В пустынном сквере дворца, где они договорились встретиться, Полина прислонилась к стволу дуба и рвала в руках оранжевый лист. На новые сапожки падали оранжевые ошметки. Как странно, думала Полина, что еще накануне самой большой проблемой было выбрать сапожки. Ей понравились замшевые, походившие по фактуре и цвету на ее плюшевого медведя.
Вдали показались Кира и Глаша. В одинаковых мешковатых толстовках ярко-оранжевого цвета. Как два осенних листа. Ребята передавали друг другу бутылку молока и жевали багет.

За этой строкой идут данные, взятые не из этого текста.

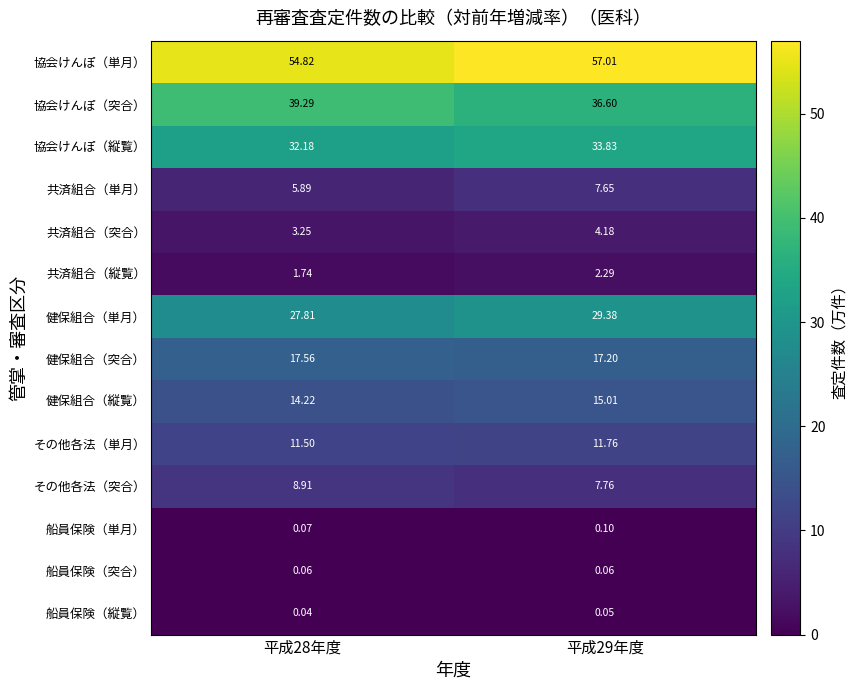

Which series has the largest total across all categories?

協会けんぽ（単月）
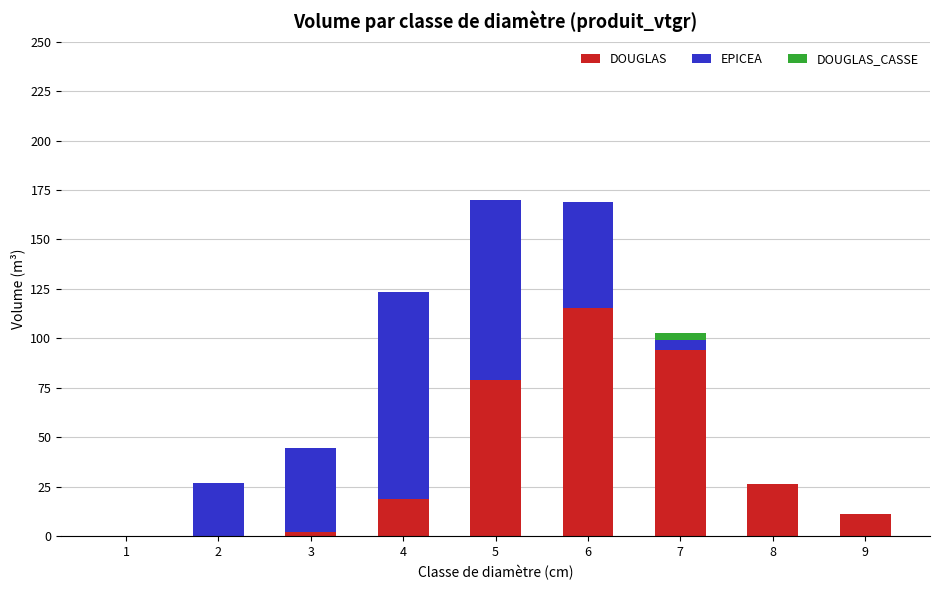

Where does the DOUGLAS series first go above 18?

4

Полина взволнованно всматривалась в их силуэты. Они шли, не торопясь, в надвинутых на лица кепках.
– Хочешь молока? – предложила Глаша, как ни в чем не бывало.
– Мы три фильма на халяву посмотрели, – беспечно сообщил Кира, скинув черный рюкзак с надписью «Не прислоняться» на скамейку и усаживаясь на ее спинку. – На первый сеанс зашли с выхода! А в конце фильма выходишь в вестибюль будто в туалет и теряешься в толпе зрителей на следующий сеанс, – рассказывал Кира, ухмыляясь их находчивости. – Билеты ведь не на входе в зал проверят, а раньше, перед вестибюлем, представь.
– Что ты киснешь, Полина? – спросила Глаша, улыбнувшись. – Боишься признаться Михееву, что втюрилась в него по уши? Давай я признаюсь вместо тебя?
– Нет, признайся ему сегодня, в самолёте по пути в Париж, – предложил Кира. – Тогда Михеев не сможет от тебя сбежать.
Глаша рассмеялась. Кира лишь слегка хмыкнул, отхлебнул молока и отвернулся в сторону гудящего Невского. Потом спрыгнул со скамейки, подобрал три каштана и принялся ими жонглировать.